Fleet Pond is actually Hampshire’s largest freshwater lake, surrounded by a remarkably diverse mixture of habitats – woodland, heathland, reed beds and marsh – totalling around 141 acres. Designated as a Site of Special Scientific Interest (SSSI), it is an important habitat for wildlife, as I swiftly discovered for myself.
A very short walk from the car park is a picnic area overlooking the lake and the aptly named Cormorant Island. It was reminiscent of that classic scene from Disney’s The Jungle Book in which four bored Liverpudlian-accented vultures are sitting around on a tree, trying to decide what to do:
“What we gonna do? ” “I don’t know. What you gonna do? ”
Only, at Fleet Pond, there were at least 12 cormorants (Phalacrocorax carbo) hanging out on a partly submerged tree, preening and drying their glossy feathers in the morning sunshine.
We could just about make out a grey heron (Ardea cinerea) on the far side of the lake, while above us, a treecreeper (Certhia familiaris) was frantically spiralling up a tree, probing the bark with its long slender bill, before flitting to the next insect-rich specimen.
We followed the well-made path through the oldest section of woodland at Sandhills, dappled sunlight filtering through the canopy of oak (Quercus) and Scots pine (Pinus sylvestris). Then onwards for a full circuit of the lake.
With delightful woodland vistas at every turn, highlights included the atmospheric lighting of sun streaming into Coldstream Glade, the red shiny berries of holly (Ilex) and black bryony (Dioscorea communis), and a highly photogenic jay (Garrulus glandarius) in the trees above Gelvert stream.
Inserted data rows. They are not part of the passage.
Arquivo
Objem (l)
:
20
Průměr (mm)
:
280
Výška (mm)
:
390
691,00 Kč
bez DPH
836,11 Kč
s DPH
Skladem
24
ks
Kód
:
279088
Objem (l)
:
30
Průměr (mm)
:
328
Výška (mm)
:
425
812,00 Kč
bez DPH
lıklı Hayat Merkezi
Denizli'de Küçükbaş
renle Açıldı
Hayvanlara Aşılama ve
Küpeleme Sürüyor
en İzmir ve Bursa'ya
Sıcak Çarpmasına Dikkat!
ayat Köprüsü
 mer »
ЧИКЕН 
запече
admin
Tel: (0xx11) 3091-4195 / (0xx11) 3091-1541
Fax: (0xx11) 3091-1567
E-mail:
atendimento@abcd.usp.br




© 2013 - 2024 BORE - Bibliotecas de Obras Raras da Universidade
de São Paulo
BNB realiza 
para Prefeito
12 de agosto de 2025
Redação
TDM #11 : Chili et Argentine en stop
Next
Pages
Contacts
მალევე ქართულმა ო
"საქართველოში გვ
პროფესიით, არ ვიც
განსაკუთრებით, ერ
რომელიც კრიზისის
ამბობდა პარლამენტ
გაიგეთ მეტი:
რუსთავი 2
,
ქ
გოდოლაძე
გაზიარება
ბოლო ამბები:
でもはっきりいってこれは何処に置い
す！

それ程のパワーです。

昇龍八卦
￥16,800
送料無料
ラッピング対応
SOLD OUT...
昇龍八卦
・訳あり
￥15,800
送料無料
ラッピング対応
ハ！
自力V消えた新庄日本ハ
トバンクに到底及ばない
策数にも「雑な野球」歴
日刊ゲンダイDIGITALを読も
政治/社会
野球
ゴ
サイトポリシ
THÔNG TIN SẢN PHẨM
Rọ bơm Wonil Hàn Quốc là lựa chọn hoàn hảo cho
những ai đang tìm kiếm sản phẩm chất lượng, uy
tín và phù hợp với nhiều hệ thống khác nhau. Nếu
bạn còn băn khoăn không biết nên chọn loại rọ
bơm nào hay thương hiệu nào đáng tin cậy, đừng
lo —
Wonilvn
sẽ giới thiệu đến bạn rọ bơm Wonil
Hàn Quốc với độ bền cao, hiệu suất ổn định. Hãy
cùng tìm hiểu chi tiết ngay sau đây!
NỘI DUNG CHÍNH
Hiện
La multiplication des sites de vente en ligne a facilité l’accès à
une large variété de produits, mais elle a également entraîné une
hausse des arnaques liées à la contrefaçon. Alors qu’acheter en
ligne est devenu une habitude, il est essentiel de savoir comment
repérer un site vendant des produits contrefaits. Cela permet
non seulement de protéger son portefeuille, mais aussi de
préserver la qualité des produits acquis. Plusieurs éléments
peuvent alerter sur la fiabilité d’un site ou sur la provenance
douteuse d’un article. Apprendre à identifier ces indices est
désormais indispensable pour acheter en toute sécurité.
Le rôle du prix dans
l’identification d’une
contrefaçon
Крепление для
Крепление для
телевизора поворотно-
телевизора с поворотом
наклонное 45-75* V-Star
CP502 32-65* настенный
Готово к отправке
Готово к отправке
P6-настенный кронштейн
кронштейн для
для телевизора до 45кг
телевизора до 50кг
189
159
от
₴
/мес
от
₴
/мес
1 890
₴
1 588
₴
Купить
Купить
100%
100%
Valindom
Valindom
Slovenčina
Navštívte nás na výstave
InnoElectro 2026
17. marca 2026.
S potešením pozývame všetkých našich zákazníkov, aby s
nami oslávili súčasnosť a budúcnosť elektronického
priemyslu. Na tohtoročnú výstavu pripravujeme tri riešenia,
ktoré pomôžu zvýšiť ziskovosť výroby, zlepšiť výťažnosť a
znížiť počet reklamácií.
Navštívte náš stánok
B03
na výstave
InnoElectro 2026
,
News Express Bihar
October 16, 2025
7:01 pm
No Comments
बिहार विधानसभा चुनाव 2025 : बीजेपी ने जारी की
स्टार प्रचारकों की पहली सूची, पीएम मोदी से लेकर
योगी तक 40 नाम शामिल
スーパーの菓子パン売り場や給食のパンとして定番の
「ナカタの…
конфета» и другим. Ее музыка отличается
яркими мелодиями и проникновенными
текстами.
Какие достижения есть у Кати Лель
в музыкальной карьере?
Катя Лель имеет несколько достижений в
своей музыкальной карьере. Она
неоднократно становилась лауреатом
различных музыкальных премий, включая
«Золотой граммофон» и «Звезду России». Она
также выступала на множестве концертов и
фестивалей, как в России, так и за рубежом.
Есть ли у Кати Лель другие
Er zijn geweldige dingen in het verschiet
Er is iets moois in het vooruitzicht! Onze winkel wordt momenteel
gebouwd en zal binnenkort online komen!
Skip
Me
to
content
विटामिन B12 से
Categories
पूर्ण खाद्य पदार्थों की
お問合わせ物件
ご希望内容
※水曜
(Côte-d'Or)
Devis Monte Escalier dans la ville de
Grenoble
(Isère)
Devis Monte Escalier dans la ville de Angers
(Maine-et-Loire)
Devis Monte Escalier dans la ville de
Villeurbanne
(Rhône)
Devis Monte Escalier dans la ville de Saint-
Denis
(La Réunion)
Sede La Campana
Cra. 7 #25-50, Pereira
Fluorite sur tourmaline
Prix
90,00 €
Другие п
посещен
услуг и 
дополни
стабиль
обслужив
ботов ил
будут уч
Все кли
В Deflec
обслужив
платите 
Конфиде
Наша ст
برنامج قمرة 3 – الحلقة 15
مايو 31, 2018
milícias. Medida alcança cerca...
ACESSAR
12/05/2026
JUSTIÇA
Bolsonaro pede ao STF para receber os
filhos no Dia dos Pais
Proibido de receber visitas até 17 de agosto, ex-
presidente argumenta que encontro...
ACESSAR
The views through the Scot’s pines on the far side of the lake were stunning.
Further along the path, we passed tall pockets of well-established reed beds (predominantly phragmites reed, but also the much-loved sausage-shaped seed heads of greater and lesser reedmace), and got up close and personal with several curious Canada geese and other assorted wildfowl (coot, mallard, great crested grebe, mute swan).
Finally, we strolled through an area of dry heathland, where the gorse is in vibrant flower, back to the car park.
Fleet Pond is truly one of Hampshire’s hidden gems and an essential green space to explore for any nature lover in the vicinity. I’ll certainly be returning!